BRIEF: Reproduce every line of text in the data below word for word, and leave the pictures out of your answer.

┌─ EXTRACTED ENTRIES

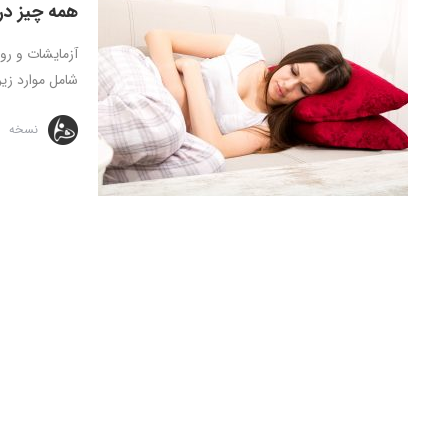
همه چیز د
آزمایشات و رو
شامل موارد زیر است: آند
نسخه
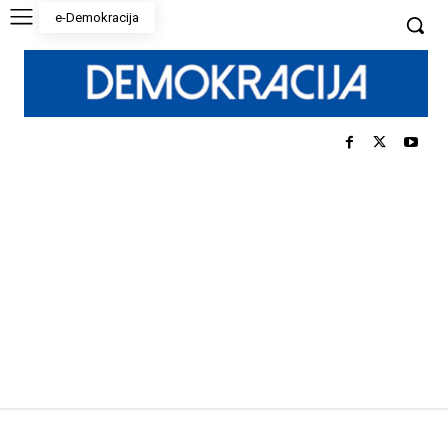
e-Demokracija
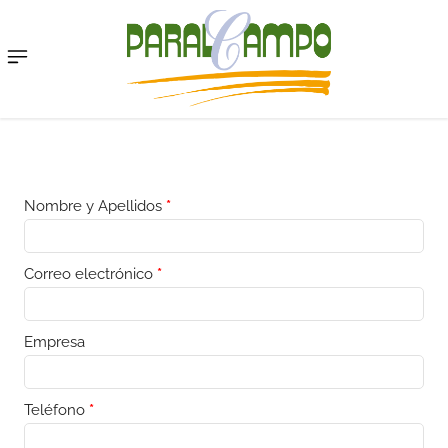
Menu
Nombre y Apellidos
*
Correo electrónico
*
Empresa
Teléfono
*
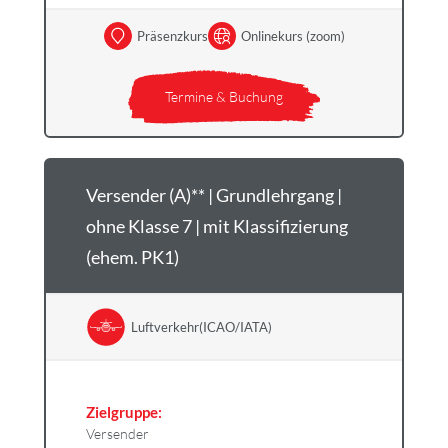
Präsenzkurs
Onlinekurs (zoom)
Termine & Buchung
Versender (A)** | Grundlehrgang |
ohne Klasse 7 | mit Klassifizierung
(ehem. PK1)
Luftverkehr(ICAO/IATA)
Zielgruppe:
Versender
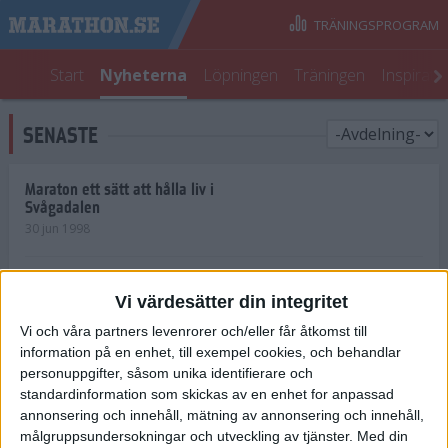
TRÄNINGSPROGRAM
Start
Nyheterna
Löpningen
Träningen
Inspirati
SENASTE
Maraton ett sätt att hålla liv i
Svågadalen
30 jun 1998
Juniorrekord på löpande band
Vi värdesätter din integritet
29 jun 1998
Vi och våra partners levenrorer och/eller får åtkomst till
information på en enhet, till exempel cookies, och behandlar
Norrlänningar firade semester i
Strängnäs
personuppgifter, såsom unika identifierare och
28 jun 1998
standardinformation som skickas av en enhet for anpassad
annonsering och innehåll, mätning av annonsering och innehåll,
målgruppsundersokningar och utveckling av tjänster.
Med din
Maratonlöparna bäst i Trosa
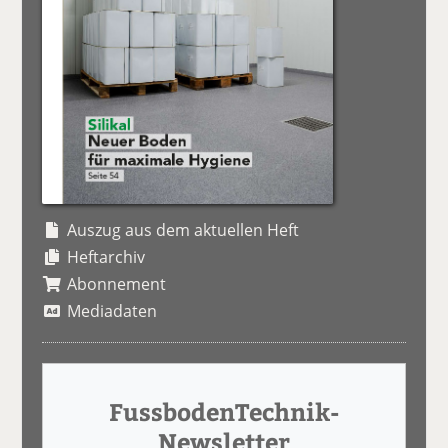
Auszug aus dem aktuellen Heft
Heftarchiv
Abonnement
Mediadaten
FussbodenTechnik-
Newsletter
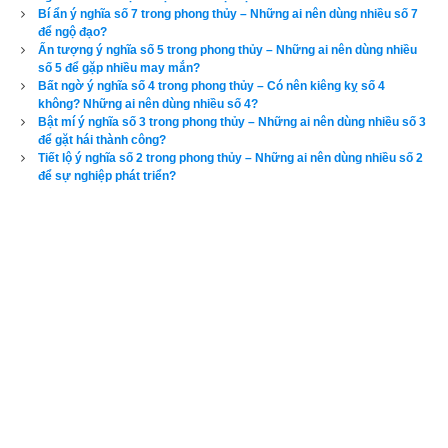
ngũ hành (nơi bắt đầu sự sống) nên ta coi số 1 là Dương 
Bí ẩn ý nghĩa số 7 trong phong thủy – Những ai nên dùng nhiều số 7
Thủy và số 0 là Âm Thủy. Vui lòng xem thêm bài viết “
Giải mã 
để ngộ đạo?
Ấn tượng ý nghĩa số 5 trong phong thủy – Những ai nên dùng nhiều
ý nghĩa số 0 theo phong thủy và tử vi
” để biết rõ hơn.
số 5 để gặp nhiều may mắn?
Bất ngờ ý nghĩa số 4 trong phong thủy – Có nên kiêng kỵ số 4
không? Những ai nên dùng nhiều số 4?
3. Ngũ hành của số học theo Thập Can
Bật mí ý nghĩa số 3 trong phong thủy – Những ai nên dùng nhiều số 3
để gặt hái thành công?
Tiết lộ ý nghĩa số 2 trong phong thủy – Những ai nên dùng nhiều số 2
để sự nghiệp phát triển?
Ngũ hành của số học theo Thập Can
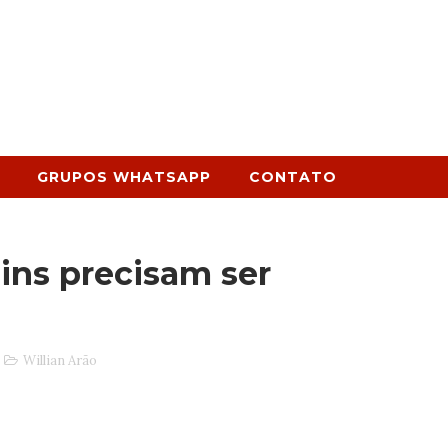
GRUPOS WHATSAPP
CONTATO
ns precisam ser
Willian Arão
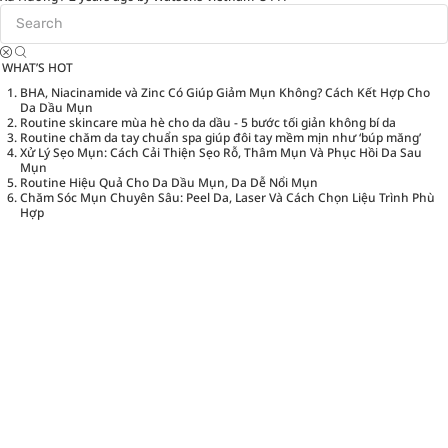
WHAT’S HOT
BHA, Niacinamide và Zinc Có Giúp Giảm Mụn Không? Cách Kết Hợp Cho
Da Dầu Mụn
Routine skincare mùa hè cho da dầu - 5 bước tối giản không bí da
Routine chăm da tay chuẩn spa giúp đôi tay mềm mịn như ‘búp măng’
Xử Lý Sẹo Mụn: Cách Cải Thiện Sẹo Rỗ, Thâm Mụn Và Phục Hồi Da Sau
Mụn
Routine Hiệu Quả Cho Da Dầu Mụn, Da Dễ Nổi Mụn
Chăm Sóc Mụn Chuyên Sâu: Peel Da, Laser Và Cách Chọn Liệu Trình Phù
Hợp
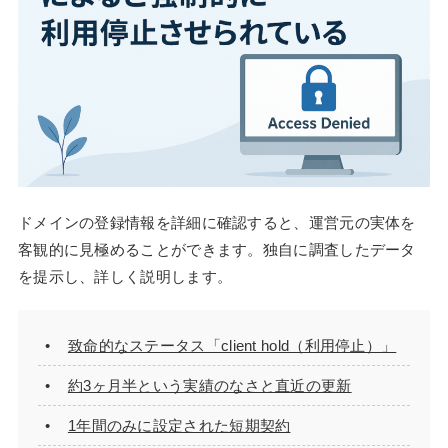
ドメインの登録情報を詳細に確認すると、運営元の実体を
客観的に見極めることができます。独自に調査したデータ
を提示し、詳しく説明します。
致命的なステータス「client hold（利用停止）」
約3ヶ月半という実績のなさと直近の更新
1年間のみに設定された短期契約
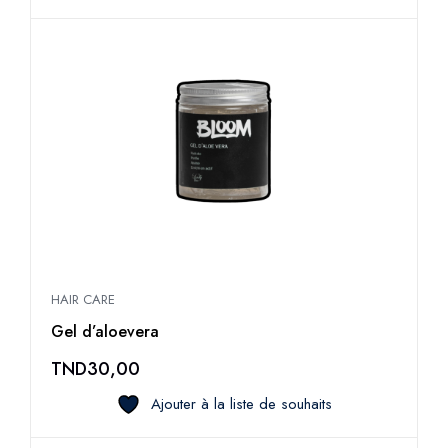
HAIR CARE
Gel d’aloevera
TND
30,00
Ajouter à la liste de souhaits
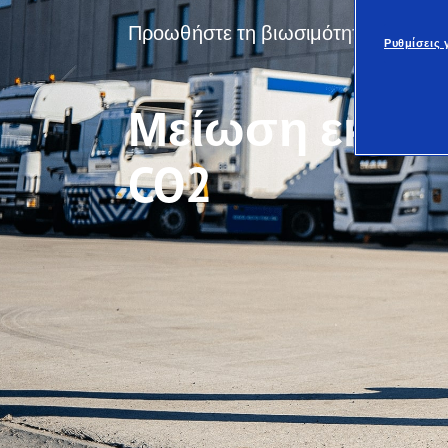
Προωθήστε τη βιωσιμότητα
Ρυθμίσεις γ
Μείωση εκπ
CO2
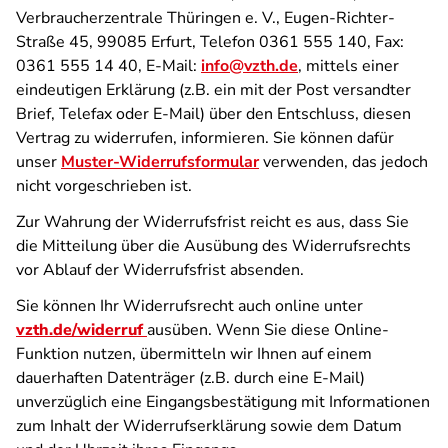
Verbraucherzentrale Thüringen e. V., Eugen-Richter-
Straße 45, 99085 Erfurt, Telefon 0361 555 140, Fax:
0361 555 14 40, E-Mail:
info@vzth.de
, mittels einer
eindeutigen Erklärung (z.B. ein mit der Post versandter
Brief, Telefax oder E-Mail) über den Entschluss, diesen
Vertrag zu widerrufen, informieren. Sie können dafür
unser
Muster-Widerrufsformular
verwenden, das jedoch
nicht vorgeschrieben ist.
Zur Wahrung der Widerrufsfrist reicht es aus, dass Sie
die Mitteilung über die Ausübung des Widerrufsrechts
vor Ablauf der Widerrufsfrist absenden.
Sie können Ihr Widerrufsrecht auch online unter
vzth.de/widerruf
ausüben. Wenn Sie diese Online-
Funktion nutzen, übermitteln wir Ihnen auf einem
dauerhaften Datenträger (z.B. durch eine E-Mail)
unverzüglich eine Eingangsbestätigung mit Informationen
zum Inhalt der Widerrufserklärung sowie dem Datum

└─

RESULT FOR THIS EXERCISE:
همه چیز د
آزمایشات و رو
شامل موارد زیر است: آند
نسخه
e-Demokracija
Menu
Nombre y Apellidos
*
Correo electrónico
*
Empresa
Teléfono
*
Präsenzkurs
Onlinekurs (zoom)
Termine & Buchung
Versender (A)** | Grundlehrgang |
ohne Klasse 7 | mit Klassifizierung
(ehem. PK1)
Luftverkehr(ICAO/IATA)
Zielgruppe:
Versender
TRÄNINGSPROGRAM
Start
Nyheterna
Löpningen
Träningen
Inspirati
SENASTE
Maraton ett sätt att hålla liv i
Svågadalen
30 jun 1998
Juniorrekord på löpande band
Vi värdesätter din integritet
29 jun 1998
Vi och våra partners levenrorer och/eller får åtkomst till
information på en enhet, till exempel cookies, och behandlar
Norrlänningar firade semester i
Strängnäs
personuppgifter, såsom unika identifierare och
28 jun 1998
standardinformation som skickas av en enhet for anpassad
annonsering och innehåll, mätning av annonsering och innehåll,
målgruppsundersokningar och utveckling av tjänster.
Med din
Maratonlöparna bäst i Trosa
Auszug aus dem aktuellen Heft
Heftarchiv
Abonnement
Mediadaten
FussbodenTechnik-
Newsletter
ngũ hành (nơi bắt đầu sự sống) nên ta coi số 1 là Dương 
Bí ẩn ý nghĩa số 7 trong phong thủy – Những ai nên dùng nhiều số 7
Thủy và số 0 là Âm Thủy. Vui lòng xem thêm bài viết “
Giải mã 
để ngộ đạo?
Ấn tượng ý nghĩa số 5 trong phong thủy – Những ai nên dùng nhiều
ý nghĩa số 0 theo phong thủy và tử vi
” để biết rõ hơn.
số 5 để gặp nhiều may mắn?
Bất ngờ ý nghĩa số 4 trong phong thủy – Có nên kiêng kỵ số 4
không? Những ai nên dùng nhiều số 4?
3. Ngũ hành của số học theo Thập Can
Bật mí ý nghĩa số 3 trong phong thủy – Những ai nên dùng nhiều số 3
để gặt hái thành công?
Tiết lộ ý nghĩa số 2 trong phong thủy – Những ai nên dùng nhiều số 2
để sự nghiệp phát triển?
Ngũ hành của số học theo Thập Can
GRUPOS WHATSAPP
CONTATO
ns precisam ser
Willian Arão
WHAT’S HOT
BHA, Niacinamide và Zinc Có Giúp Giảm Mụn Không? Cách Kết Hợp Cho
Da Dầu Mụn
Routine skincare mùa hè cho da dầu - 5 bước tối giản không bí da
Routine chăm da tay chuẩn spa giúp đôi tay mềm mịn như ‘búp măng’
Xử Lý Sẹo Mụn: Cách Cải Thiện Sẹo Rỗ, Thâm Mụn Và Phục Hồi Da Sau
Mụn
Routine Hiệu Quả Cho Da Dầu Mụn, Da Dễ Nổi Mụn
Chăm Sóc Mụn Chuyên Sâu: Peel Da, Laser Và Cách Chọn Liệu Trình Phù
Hợp
ドメインの登録情報を詳細に確認すると、運営元の実体を
客観的に見極めることができます。独自に調査したデータ
を提示し、詳しく説明します。
致命的なステータス「client hold（利用停止）」
約3ヶ月半という実績のなさと直近の更新
1年間のみに設定された短期契約
HAIR CARE
Gel d’aloevera
TND
30,00
Ajouter à la liste de souhaits
Προωθήστε τη βιωσιμότητα
Ρυθμίσεις γ
Μείωση εκπ
CO2
Verbraucherzentrale Thüringen e. V., Eugen-Richter-
Straße 45, 99085 Erfurt, Telefon 0361 555 140, Fax:
0361 555 14 40, E-Mail:
info@vzth.de
, mittels einer
eindeutigen Erklärung (z.B. ein mit der Post versandter
Brief, Telefax oder E-Mail) über den Entschluss, diesen
Vertrag zu widerrufen, informieren. Sie können dafür
unser
Muster-Widerrufsformular
verwenden, das jedoch
nicht vorgeschrieben ist.
Zur Wahrung der Widerrufsfrist reicht es aus, dass Sie
die Mitteilung über die Ausübung des Widerrufsrechts
vor Ablauf der Widerrufsfrist absenden.
Sie können Ihr Widerrufsrecht auch online unter
vzth.de/widerruf
ausüben. Wenn Sie diese Online-
Funktion nutzen, übermitteln wir Ihnen auf einem
dauerhaften Datenträger (z.B. durch eine E-Mail)
unverzüglich eine Eingangsbestätigung mit Informationen
zum Inhalt der Widerrufserklärung sowie dem Datum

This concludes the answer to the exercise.